Grandet nao diz nada. Jean Castelli e Louis Gravon estao de acordo em fazer um pacto de paz.
– E voce, Papi?
– Primeiro, e preciso lembrar quem matou Matthieu? Foi o armenio. Bem. Propus um acordo. Dei minha palavra a eles, e eles toparam, que durante oito dias ninguem vai fazer nada.
– Nao quer vingar Matthieu? – Diz Galgani.
– Velho, Matthieu ja foi vingado, dois morreram por ele. Por que matar os outros?
– Pelo menos eles sabiam? Isso e que precisamos descobrir.
– Boa noite a todos, desculpem-me. Vou dormir, se puder. Tenho necessidade de ficar sozinho e me deito em minha rede.
Sinto uma mao que desliza por mim e retira suavemente a faca. Uma voz cochicha docemente na noite:
– Durma se puder, Papi, durma tranquilo. Nos, de qualquer jeito, cada um por sua vez, vamos ficar de guarda.

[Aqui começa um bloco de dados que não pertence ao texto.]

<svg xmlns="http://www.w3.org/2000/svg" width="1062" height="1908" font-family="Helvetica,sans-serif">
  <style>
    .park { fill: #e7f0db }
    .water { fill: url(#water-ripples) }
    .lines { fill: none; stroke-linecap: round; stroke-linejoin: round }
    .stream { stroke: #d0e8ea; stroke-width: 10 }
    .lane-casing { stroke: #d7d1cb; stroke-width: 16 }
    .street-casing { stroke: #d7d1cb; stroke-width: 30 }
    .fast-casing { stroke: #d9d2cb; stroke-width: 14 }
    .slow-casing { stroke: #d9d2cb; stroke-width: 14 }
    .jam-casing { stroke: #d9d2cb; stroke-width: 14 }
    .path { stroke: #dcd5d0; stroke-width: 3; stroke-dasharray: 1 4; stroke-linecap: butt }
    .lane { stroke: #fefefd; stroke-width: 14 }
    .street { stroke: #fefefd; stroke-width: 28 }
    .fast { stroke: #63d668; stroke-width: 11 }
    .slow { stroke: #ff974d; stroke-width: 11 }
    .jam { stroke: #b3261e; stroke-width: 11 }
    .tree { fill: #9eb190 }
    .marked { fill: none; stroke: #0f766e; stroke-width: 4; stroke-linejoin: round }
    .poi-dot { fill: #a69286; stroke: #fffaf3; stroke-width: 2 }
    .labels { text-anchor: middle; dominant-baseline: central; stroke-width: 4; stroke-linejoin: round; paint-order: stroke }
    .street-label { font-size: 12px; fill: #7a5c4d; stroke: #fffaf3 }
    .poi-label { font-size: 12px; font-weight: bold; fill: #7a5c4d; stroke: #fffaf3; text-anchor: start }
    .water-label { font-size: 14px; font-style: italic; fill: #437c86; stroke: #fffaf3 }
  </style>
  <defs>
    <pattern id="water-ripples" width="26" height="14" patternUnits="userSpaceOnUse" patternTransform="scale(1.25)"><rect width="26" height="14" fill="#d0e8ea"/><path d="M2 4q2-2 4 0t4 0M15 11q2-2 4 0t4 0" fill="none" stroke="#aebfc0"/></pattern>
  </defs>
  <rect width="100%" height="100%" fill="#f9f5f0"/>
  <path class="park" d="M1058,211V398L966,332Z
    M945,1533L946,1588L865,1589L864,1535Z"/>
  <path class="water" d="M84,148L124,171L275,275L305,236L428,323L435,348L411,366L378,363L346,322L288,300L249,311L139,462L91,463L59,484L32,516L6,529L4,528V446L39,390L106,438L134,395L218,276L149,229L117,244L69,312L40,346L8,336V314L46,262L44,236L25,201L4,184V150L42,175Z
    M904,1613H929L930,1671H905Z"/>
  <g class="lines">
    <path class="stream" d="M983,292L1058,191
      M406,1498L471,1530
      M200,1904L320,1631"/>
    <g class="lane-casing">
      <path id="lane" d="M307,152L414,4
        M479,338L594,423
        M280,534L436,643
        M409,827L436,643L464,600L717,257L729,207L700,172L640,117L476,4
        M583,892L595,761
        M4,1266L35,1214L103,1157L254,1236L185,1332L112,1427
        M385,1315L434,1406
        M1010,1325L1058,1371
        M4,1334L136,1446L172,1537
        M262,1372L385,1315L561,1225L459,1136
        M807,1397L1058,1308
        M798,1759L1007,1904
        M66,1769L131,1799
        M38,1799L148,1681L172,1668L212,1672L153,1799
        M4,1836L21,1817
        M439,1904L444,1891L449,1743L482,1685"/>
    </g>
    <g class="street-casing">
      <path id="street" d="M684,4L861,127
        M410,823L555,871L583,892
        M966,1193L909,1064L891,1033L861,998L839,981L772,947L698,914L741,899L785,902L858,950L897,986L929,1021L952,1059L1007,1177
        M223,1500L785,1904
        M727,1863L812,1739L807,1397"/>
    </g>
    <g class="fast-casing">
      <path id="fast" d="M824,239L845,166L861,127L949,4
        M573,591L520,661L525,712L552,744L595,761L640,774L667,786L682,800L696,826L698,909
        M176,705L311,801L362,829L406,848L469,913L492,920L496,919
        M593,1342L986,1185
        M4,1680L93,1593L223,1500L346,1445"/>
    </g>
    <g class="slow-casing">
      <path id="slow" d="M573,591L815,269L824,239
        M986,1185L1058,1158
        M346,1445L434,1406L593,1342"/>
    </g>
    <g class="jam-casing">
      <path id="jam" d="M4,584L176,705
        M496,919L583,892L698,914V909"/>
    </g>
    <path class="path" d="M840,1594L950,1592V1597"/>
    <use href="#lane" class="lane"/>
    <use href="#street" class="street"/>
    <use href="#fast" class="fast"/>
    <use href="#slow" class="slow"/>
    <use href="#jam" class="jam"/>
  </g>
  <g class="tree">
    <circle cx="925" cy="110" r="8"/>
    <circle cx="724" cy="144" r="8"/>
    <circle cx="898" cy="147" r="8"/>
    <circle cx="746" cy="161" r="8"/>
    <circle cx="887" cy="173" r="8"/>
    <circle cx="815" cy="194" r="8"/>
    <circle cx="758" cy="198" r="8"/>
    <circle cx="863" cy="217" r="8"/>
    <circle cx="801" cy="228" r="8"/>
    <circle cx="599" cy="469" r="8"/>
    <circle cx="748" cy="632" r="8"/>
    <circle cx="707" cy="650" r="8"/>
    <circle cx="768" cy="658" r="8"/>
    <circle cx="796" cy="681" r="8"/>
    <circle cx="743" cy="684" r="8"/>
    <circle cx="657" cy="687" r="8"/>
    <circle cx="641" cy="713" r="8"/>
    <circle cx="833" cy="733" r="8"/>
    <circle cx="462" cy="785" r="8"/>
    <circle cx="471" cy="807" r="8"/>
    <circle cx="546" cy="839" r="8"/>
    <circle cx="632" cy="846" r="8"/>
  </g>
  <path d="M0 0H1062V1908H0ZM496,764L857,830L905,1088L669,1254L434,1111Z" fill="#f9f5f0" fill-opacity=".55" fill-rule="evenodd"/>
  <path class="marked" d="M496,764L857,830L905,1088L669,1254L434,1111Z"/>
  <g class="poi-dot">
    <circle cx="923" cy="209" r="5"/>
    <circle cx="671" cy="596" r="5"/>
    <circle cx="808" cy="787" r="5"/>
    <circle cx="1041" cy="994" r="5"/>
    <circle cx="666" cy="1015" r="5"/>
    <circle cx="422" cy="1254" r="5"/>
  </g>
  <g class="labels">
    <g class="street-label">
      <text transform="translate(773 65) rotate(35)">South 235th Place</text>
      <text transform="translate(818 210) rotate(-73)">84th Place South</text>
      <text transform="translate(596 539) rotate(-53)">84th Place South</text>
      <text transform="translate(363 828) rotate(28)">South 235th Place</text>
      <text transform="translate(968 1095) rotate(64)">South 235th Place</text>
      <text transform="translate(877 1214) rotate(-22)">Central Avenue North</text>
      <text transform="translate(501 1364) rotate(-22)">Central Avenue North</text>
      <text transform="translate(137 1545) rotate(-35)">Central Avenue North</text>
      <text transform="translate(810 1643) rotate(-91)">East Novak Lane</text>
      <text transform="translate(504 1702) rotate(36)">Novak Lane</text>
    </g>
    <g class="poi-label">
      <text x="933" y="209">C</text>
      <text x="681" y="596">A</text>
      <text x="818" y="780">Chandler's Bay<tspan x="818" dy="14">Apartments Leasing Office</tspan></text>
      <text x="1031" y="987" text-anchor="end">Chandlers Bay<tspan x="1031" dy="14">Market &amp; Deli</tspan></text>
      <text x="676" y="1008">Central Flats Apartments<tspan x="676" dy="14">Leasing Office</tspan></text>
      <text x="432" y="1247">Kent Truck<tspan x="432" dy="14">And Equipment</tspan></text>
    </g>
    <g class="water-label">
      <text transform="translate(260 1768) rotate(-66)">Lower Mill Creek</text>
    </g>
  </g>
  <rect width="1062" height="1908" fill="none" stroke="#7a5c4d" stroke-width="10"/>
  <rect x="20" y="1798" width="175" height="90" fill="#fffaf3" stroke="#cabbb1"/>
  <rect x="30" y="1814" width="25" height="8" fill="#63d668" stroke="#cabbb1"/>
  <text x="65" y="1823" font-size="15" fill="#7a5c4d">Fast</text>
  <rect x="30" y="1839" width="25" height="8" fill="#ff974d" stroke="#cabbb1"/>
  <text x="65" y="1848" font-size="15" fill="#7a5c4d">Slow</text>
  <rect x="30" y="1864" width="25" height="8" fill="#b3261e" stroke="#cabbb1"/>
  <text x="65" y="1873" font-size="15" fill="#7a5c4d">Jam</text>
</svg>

A morte de meu amigo, tao brutal, repugnante, aconteceu sem motivo serio. O armenio matou-o porque, a noite, no jogo, ele o obrigara a pagar uma aposta de 170 francos. Aquele corno se sentiu diminuido porque foi obrigado a tomar uma atitude diante de trinta ou quarenta jogadores. Com receio de ser atacado dos dois lados por Matthieu e Grandet, nao pudera deixar de obedecer.
Covardemente, matou um homem que era o tipo do aventureiro limpo e direito em seu meio. Esse golpe me atingiu fortemente e nao tive senao uma satisfacao, a de que os assassinos nao viveram mais do que algumas horas depois de seu crime. E bem pequena.
Grandet, como um tigre, com a rapidez digna de um campeao de florete, cortou-lhes o pescoco, antes que tivessem tempo de se por em guarda. Imagino: o lugar onde cairam deve estar inundado de sangue. Penso, bestamente: “Tenho vontade de perguntar quem os atirou na privada”. Mas nao quero falar. Com as palpebras fechadas, vejo o sol tragicamente vermelho e violeta, clareando com seus ultimos raios esta cena dantesca: os tubaroes disputando meu amigo… E aquele tronco de pe, ja com o antebraco amputado, avancando para o bote!… Entao, e verdade que o sino chama os tubaroes e que aqueles sujos sabem que vao lhes servir a boia quando o sino toca… Vejo ainda aquelas dezenas de barbatanas, lugubres reflexos prateados, passar como submarinos, girando em circulo… Realmente, eram mais de cem… Para Matthieu, para o meu amigo, acabou-se: o caminho da podridao fez seu trabalho ate o fim.
Morto com uma facada, por uma bagatela, aos quarenta anos! Pobre amigo. Eu, por mim, nao posso mais. Nao. Nao. Nao. Quero que os tubaroes me digiram, mas vivo, arriscando-me pela liberdade, sem sacos de farinha, sem pedra, sem cordas. Sem espectadores, nem forcados, nem guardas. Sem sino. Se tenho que virar boia, pois bem… vao me apanhar vivo, lutando contra os elementos para chegar a alcancar a Terra Grande.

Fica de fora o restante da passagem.